Muzyka

Powrót do korzeni… i do Polski. Tash Sultana zagrają na Letniej Scenie Progresji

Return to the Roots

To moja najlepsza dotąd płyta: nie dlatego, że jest idealna, tylko prawdziwa. Bez nadmiernego analizowania i pogoni za czymś. Po prostu muzyka w najczystszej postaci – mówią artystki* o swojej nowej EP-ce Return to the Roots. Premierowy materiał i starsze przeboje pokroju Jungle czy Notion wybrzmią 18 sierpnia w Warszawie.

Return to the Roots

Czasem trzeba zrobić dwa kroki wstecz, żeby móc odważniej pruć do przodu. Z takiego założenia wyszły niedawno Tash Sultana, prezentując w maju EP-kę Return to the Roots. Sześcioma premierowymi piosenkami wracają do swoich początków, gdy grywały na ulicach i improwizowały z przyjaciółmi. Wprowadzeniem bardziej surowych, organicznych aranżacji dają rozbrzmieć długo tłumionym emocjom. Wokalistki otwarcie śpiewają o problemach ze zdrowiem psychicznym (Hazard to Myself), konfrontacjach z trudną diagnozą bliskich (Hold On) i odkrywaniu prawdziwej natury (Unleash the Rage) W utworze Ain’t It Kinda Funny nagranym we współpracy z Dallas Green, wokalistą znanym także jako City and Colour, opowiadają zaś o akceptacji upływającego czasu.

Do trzech razy sztuka

Wiosennym materiałem multiinstrumentalistki przerwały prawie dwuletnią przerwę wydawniczą. Taki comeback musiał doczekać się również swojej koncertowej odsłony. W ramach Return to the Roots Tour Tash Sultana zagrały już w Stanach Zjednoczonych, Ameryce Łacińskiej i Australii. Następna w kolejce czeka zaś Europa, w tym Polska. Tash Sultana 18 sierpnia 2026 roku już po raz trzeci zagrają nad Wisłą. Premierowo zaprezentowały się tutejszej publiczności na pierwszej i jedynej edycji warszawskiego On Air Festivalu, a w ubiegłym roku wpadły na Letnią Scenę Progresji. To właśnie plenerowa miejscówka na stołecznej Woli znów ugości wokalistki.

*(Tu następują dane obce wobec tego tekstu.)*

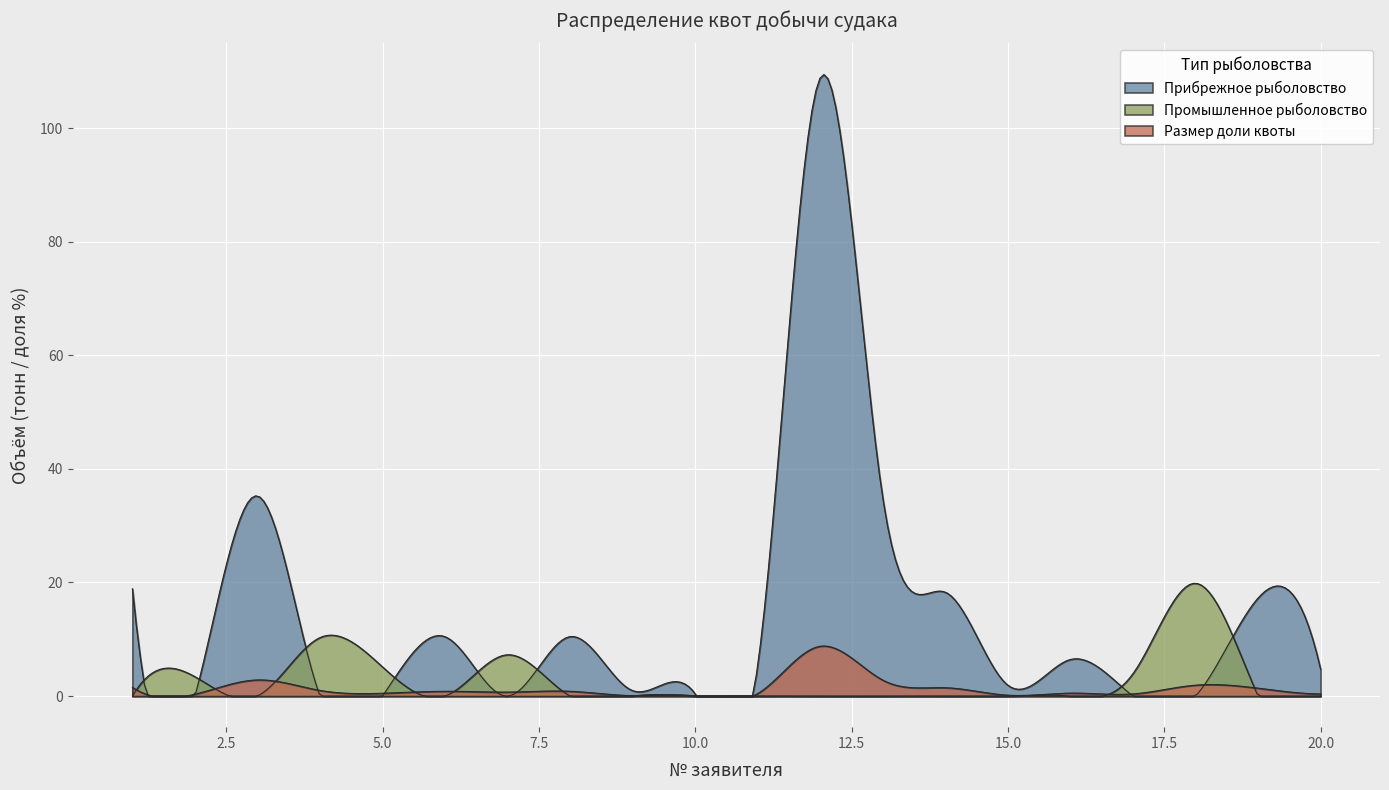

Which category has the lowest value in the Промышленное рыболовство series?

1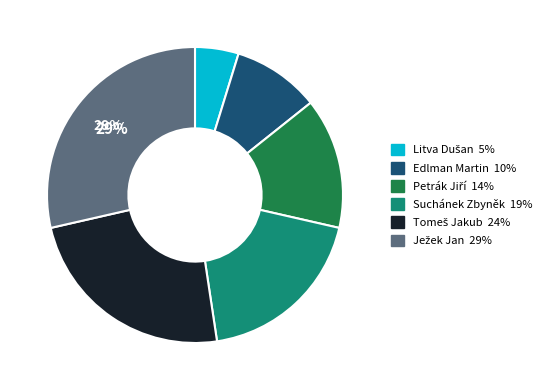

To the nearest percent, what percentage of the pie is Suchánek Zbyněk?

19%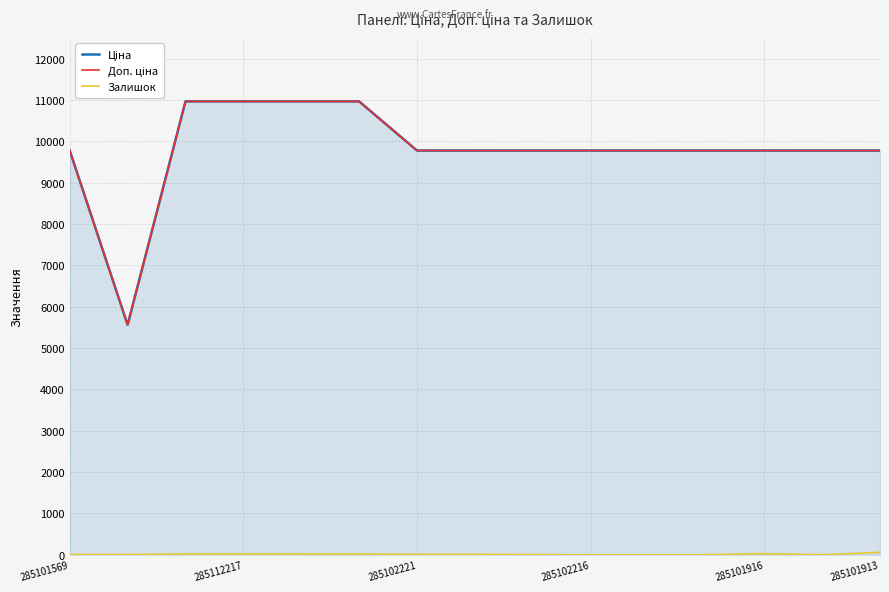

True or false: Доп. ціна has more than 1 interior local peaks.

False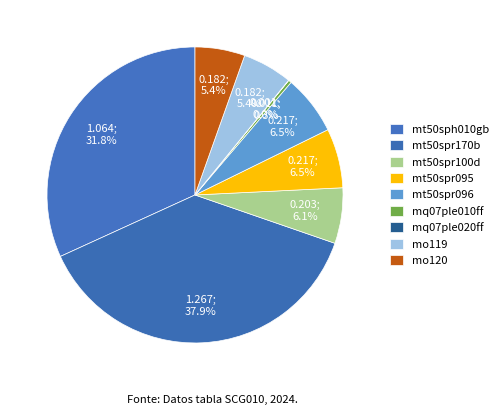

Does mq07ple020ff represent more than half of the total?

No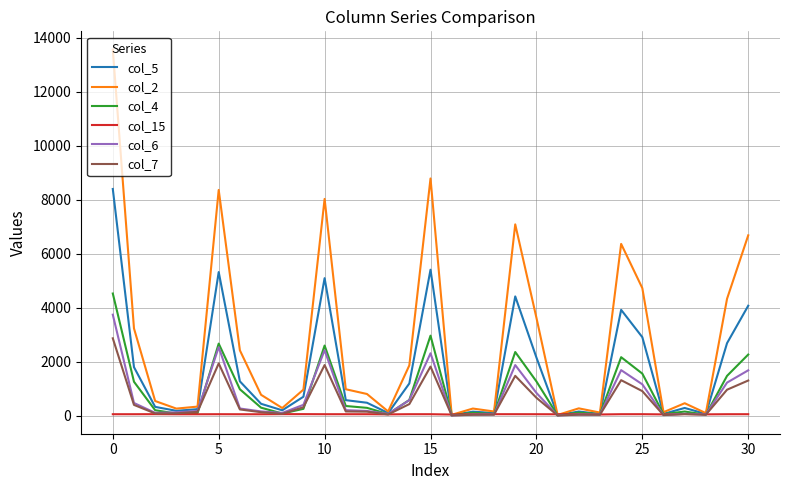

What is the difference between the second highest and second lowest values in the col_6 series?

2528.0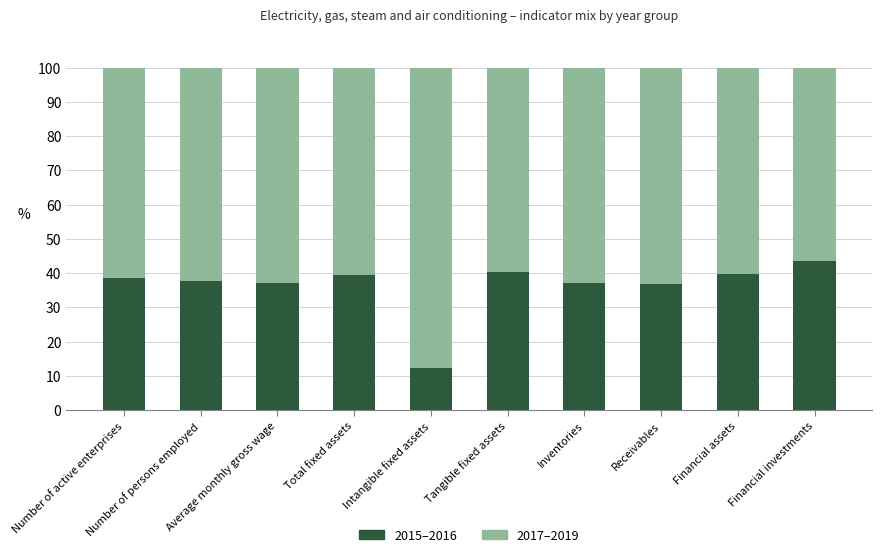

What is the maximum value for 2015–2016?

43.6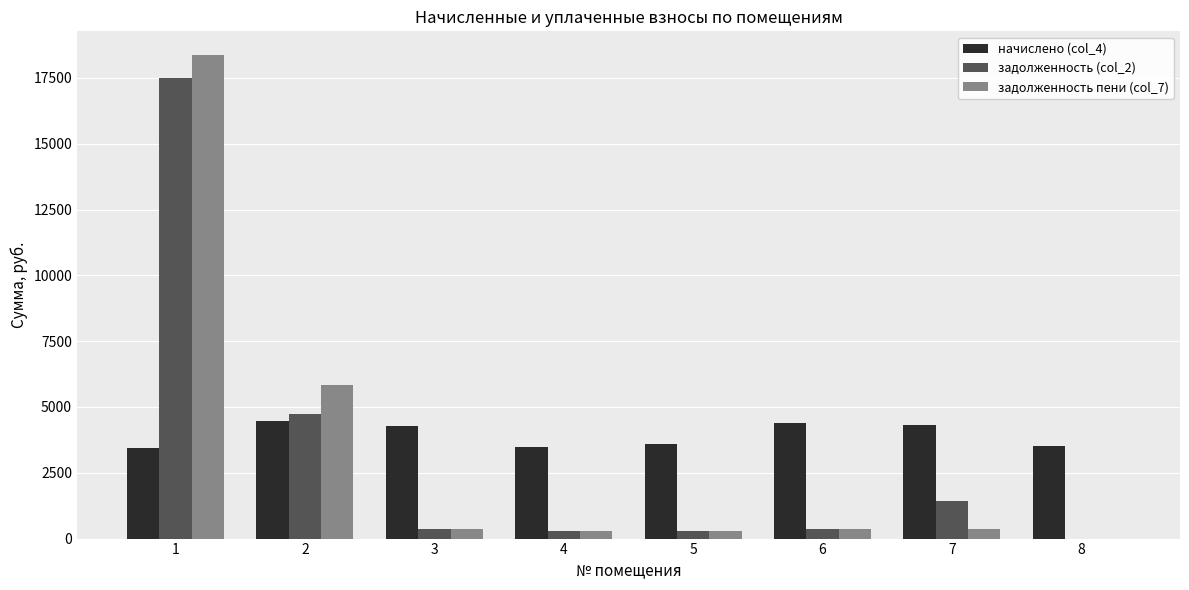

What is the maximum value shown in the chart?

18350.3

Artystki na koncercie w San Francisco w ramach trasy Return to the Roots Tour / fot. materiały promocyjne

Roznieść scenę w pojedynkę

Dlaczego warto już teraz wpisać tę datę do kalendarza? Słuchanie Australijek w domowych warunkach zbliży do jej bardziej emocjonalnego, kameralnego oblicza. Na żywo jeszcze lepiej przekonamy się zaś o tym, że motorami napędowymi ich twórczości są trzy nieposkromione siły – kreatywność, niespożyte pokłady energii i pasja. O tej ostatniej twórczynie wspominały zresztą w wywiadzie udzielonym Going. MORE dwa lata temu. – Ktoś może być najbardziej niesamowitym technicznie muzykiem w historii, ale brakuje mu zajawki. Trudno nam się z tym utożsamić – wyznały.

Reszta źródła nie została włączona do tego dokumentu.